Can you elaborate on how the permissions for deleting files can be "messy" in GSDs? Maybe there's something I'm not considering. My understanding is only drive managers can permanently delete files from the trash right? I think most users would expect files that have been moved to the trash to no longer show up on the site.

afischer commented 1 year ago

I'm not sure if this is still the case, but it used to be that users that did not originally own files in shared drives could not delete them, even if they were able to edit or move them.

It's very possible Google has changed the way that permissions work for files in a shared drive in the past few years, so It's definitely worth revisiting.

JacksonRoberts-Git commented 1 month ago

Hi! Is there any chance I could claim or otherwise be assigned to this bug? I am relatively new to GitHub but I want to see if I can help you with this

JacksonRoberts-Git commented 1 month ago

Me again.

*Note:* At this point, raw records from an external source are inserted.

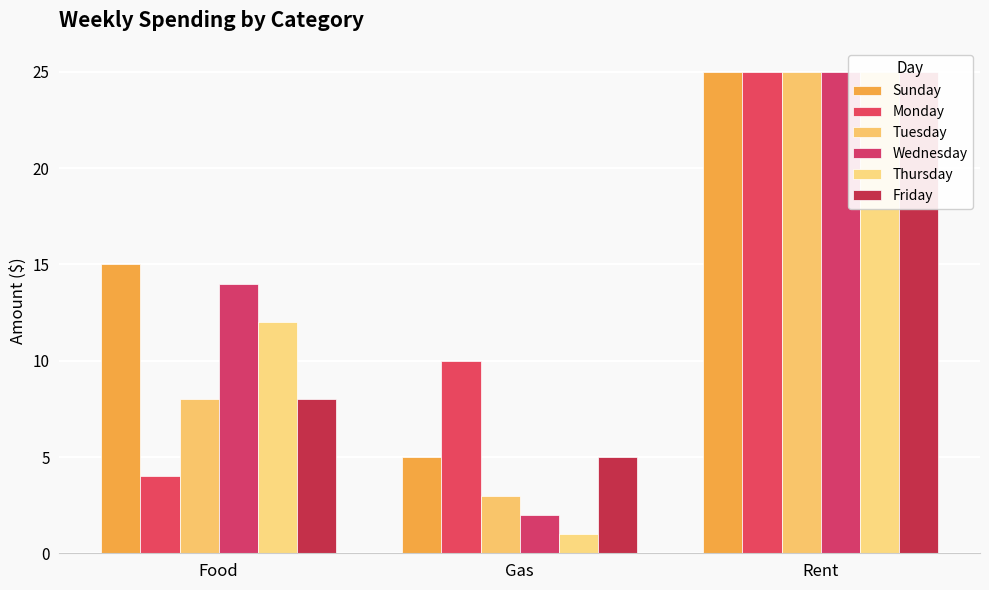

Between Food and Rent, which is larger?

Rent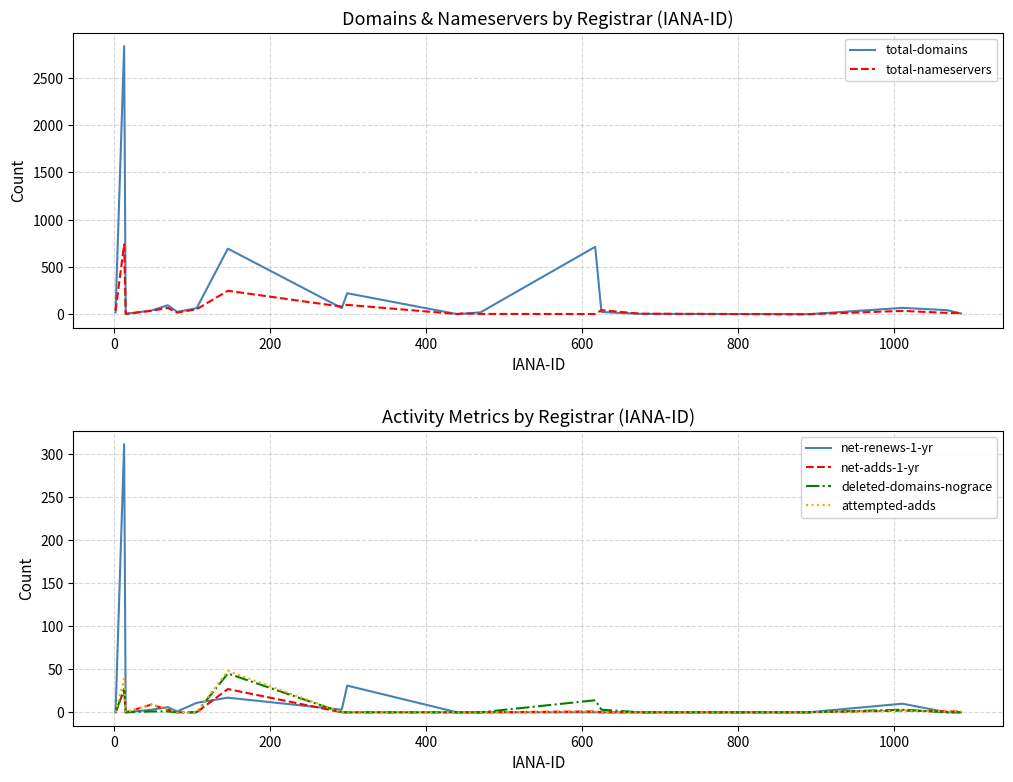

True or false: total-domains has a value of -1492 at 16.

False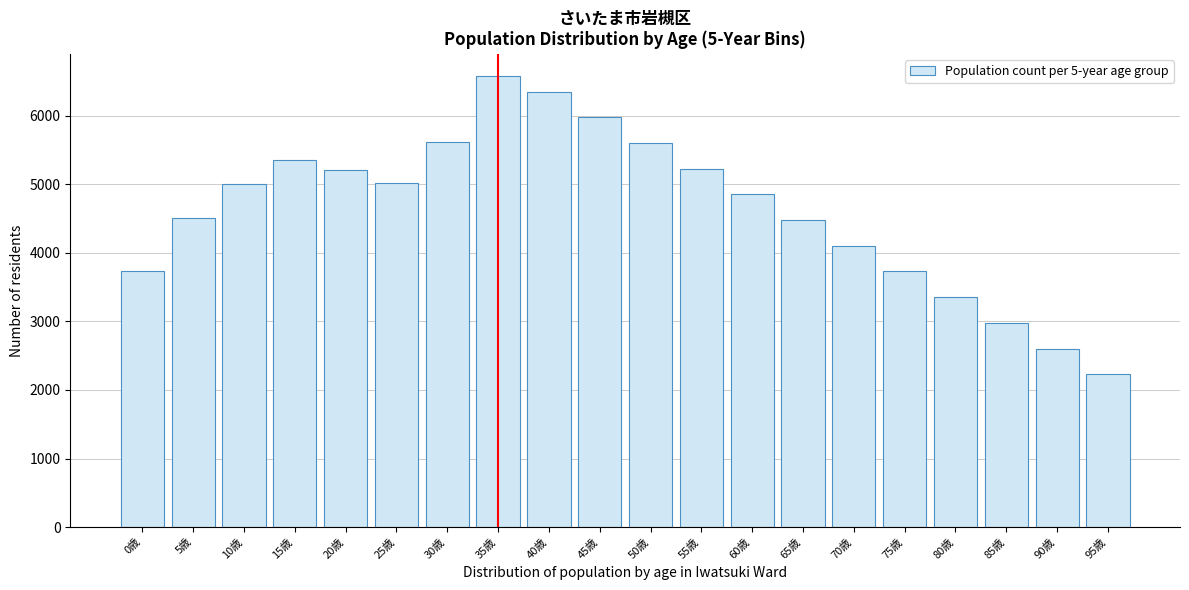

What is the value of the 3rd bar from the left?

5008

I am working on a project for class (software engineering) and I need a GitHub task to complete. Not sure if this makes you more or less likely to assign me to this, but I hope you understand where I'm coming from. Thanks.

ericanastas commented 1 month ago

I'm not sure if this is still the case, but it used to be that users that did not originally own files in shared drives could not delete them, even if they were able to edit or move them.

It's very possible Google has changed the way that permissions work for files in a shared drive in the past few years, so It's definitely worth revisiting.

@afischer

This is true. Only managers can permanently delete files, but regular users can still move files to this trash.